Stated exercise: Copy out the passage of the forum thread below that begins at the words "This is true" and stops after "anything with anyone.".

TER General Board

Unprepared
youngrepublican 1598 reads
posted
1 / 23

I've been seeing one provider for a number of years.  Of course, you always know in the back of your mind that at some point, things will end.

As that time approaches, I have found that I'm really unprepared for that moment.  It's going to be difficult to part ways.  She's seen me through some rough times, and knows quite a bit about me.

I can see that she's played a larger role than I realized.  I know that I'll miss the conversations we have - and a lot more than just BCD time.

I know, I know....grow some balls.  It's just a fucking business.  People come, people go.  I'll move on, and so will she...but I'll be a better man because of her.

wholerod 342 reads
posted
2 / 23

I understand completely. Almost no matter how well prepared I declare myself to be, it still hurts.

Although it is not clear whether this will or has already happened, just recognizing this potential eventuality puts you in a better prepared place than others.

It's not balls, it's the big brain.

quixote0314 299 reads
posted
3 / 23

don't get too involved.

Funcooker69 4 Reviews 312 reads
posted
4 / 23

We come into this world and die alone. Always remember that.

RTuneG 259 reads
posted
5 / 23

I always try to have that "dont get attatched" mindset, but were only human and after seeing someone for YEARS theres bound to be a connection.

Hang in there.

niceenuf 40 Reviews 220 reads
posted
6 / 23

God I hate cliches and one word answers!  The are seldom a perfect fit and never really add much!

I haven't been at this long enough to have the seperation anxiety but I can picture it happening and I can relate.  I get depressed when I get rid of a car after 4 years!!

If there is an inevitable end in sight start to ween yourself off her.  The worst scenario is that she ends a session with "so I'm leaving the business and won't be seing you any more".

anonymousfun 6 Reviews 227 reads
posted
7 / 23

Like Gambler's song about the card game;

"You got to know when to hold, when to fold and walkaway".

This is true in life as well:

You got to know when to hold and when to walk and never look back!

I have had many, many girlfriends in my life and relationship ended for numerous reasons. Never called any of them and try impose anything on them ever. My parting words always is, "Call me if you ever need anything, ever" and some did and helped them if I could and never trying to rekindle anything with anyone.

It is all part of life in civilian and P4P. One has to know, how s/he will handle any situation calmly, logically and rationally without killing oneself in the process and that is called self confidence. It is something like commonsense, either you have it or you don't and it is definitely not being Macho or having huge muscles but it mental muscle.

Data records:
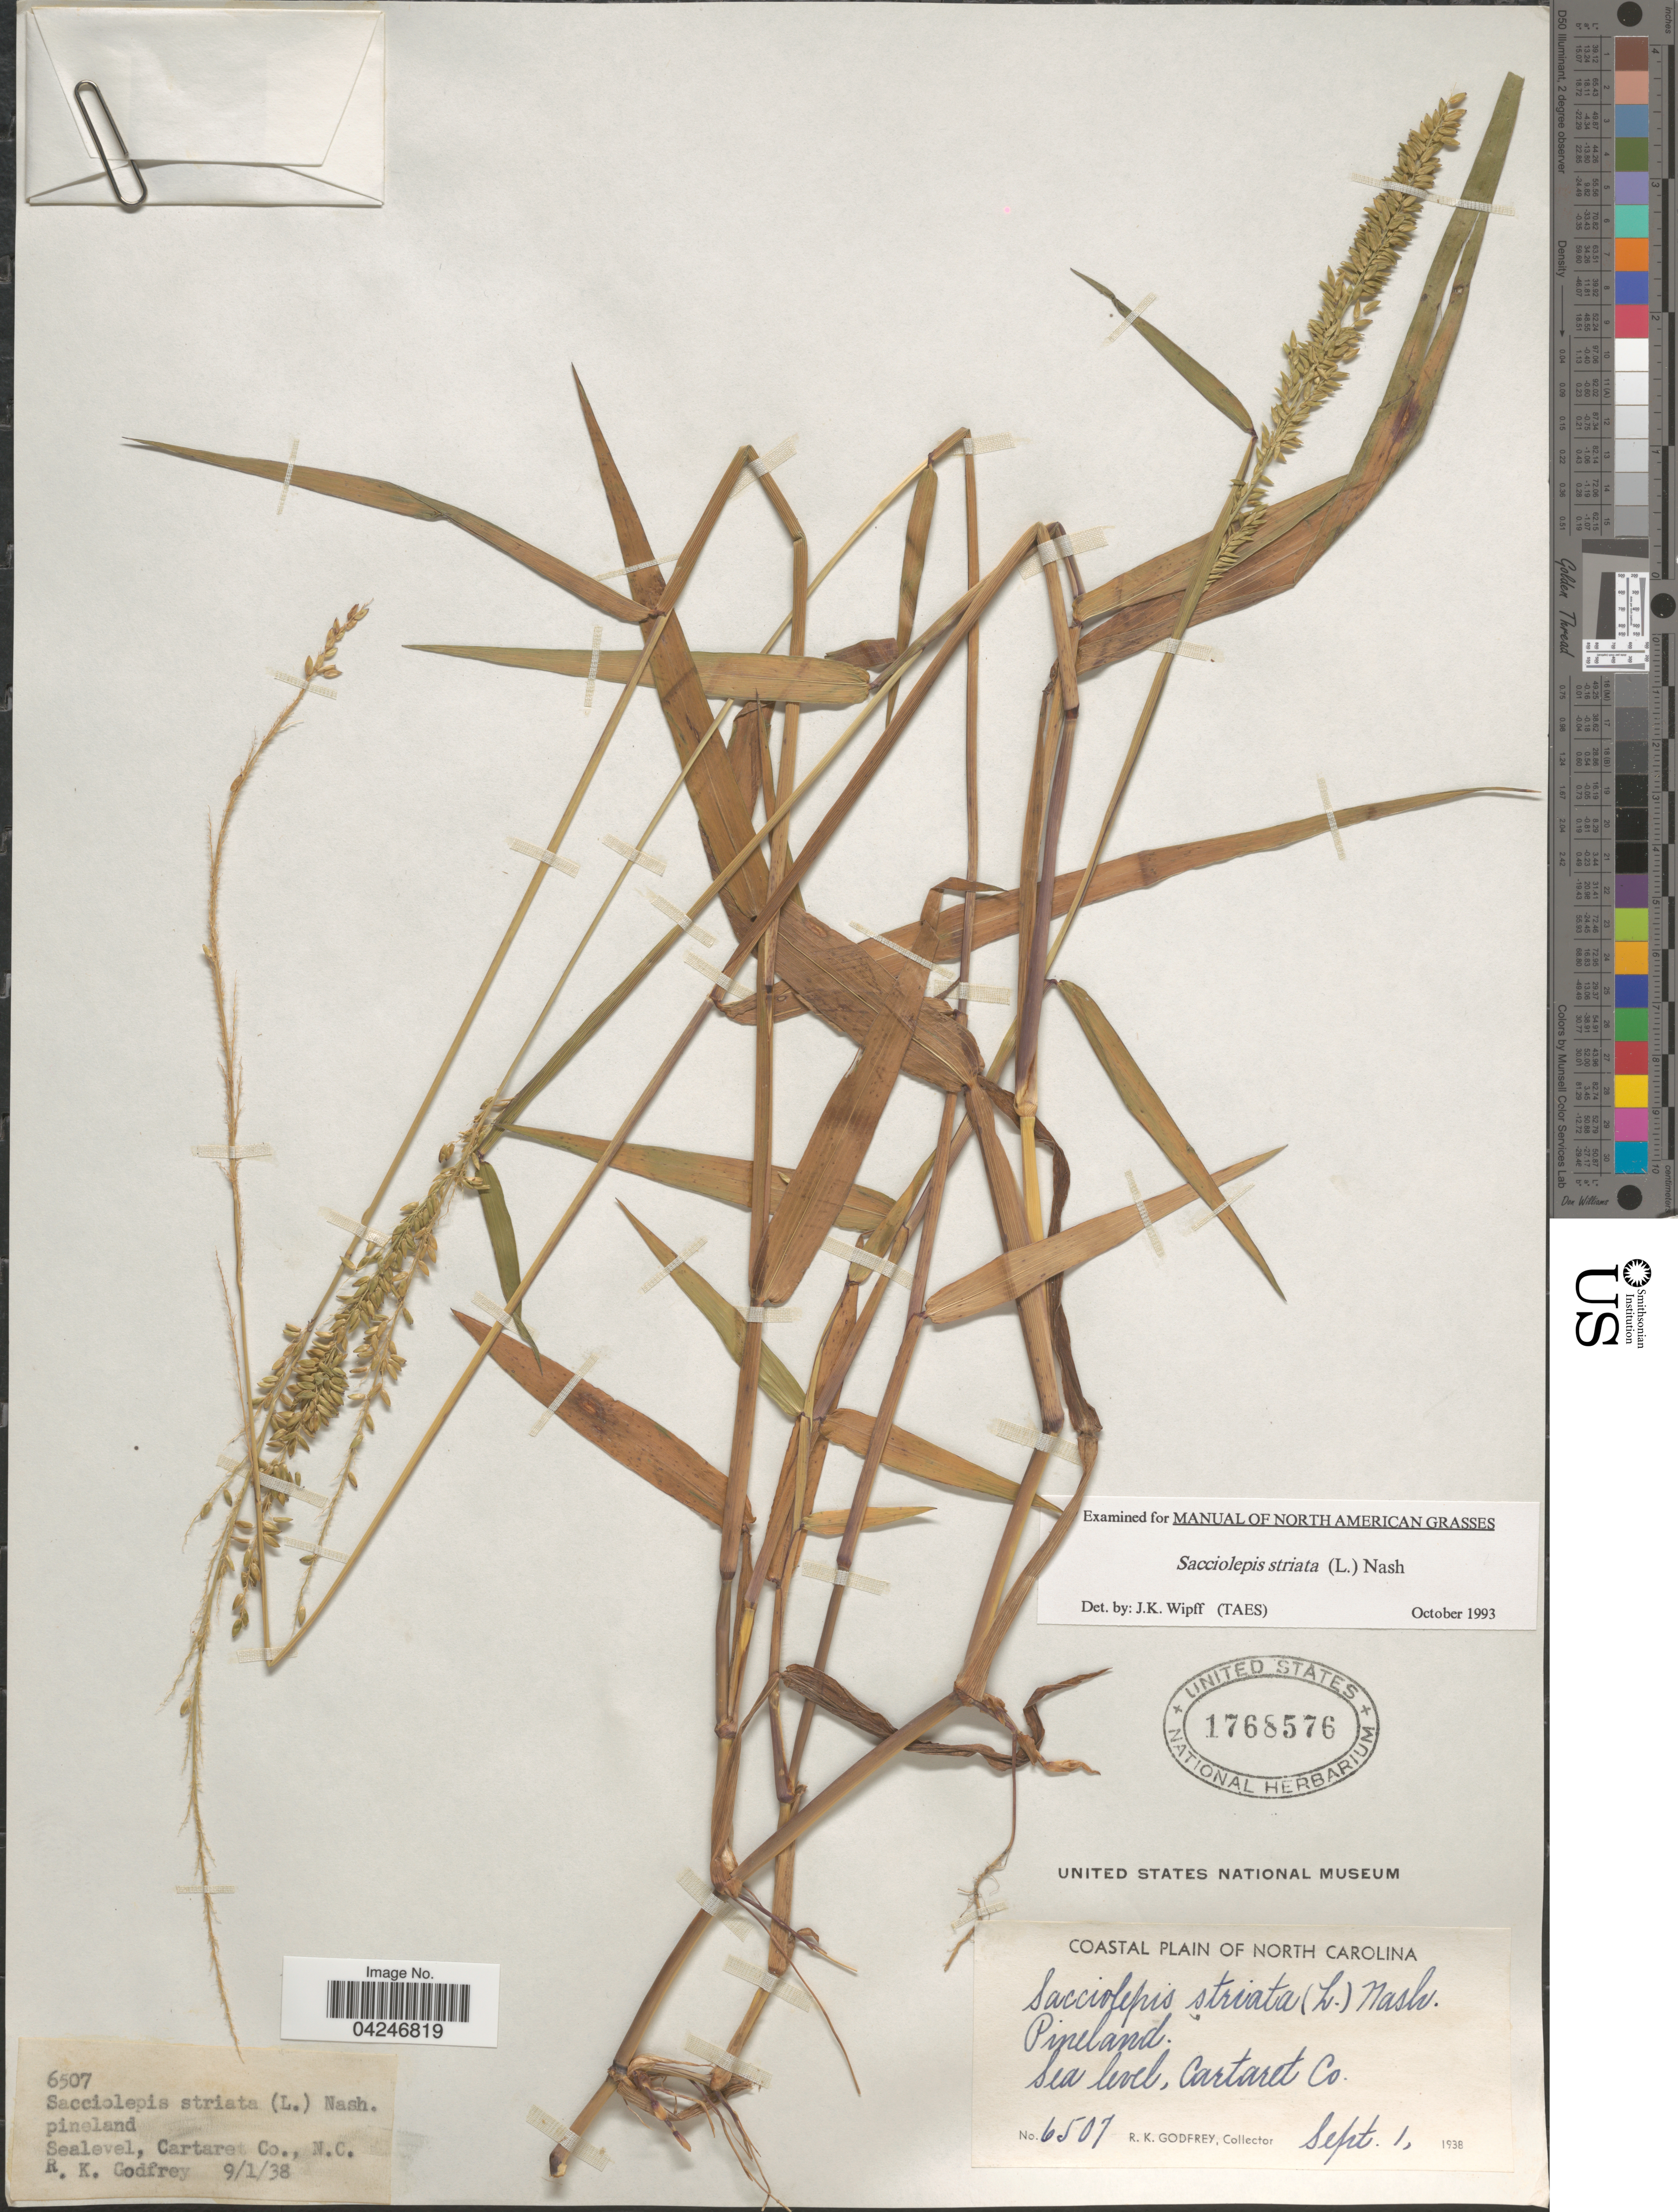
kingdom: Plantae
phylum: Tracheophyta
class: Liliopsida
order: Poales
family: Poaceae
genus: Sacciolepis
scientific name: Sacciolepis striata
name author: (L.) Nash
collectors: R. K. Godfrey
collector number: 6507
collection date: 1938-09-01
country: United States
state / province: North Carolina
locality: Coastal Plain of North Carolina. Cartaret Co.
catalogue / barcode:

Answer:
This is true in life as well:

You got to know when to hold and when to walk and never look back!

I have had many, many girlfriends in my life and relationship ended for numerous reasons. Never called any of them and try impose anything on them ever. My parting words always is, "Call me if you ever need anything, ever" and some did and helped them if I could and never trying to rekindle anything with anyone.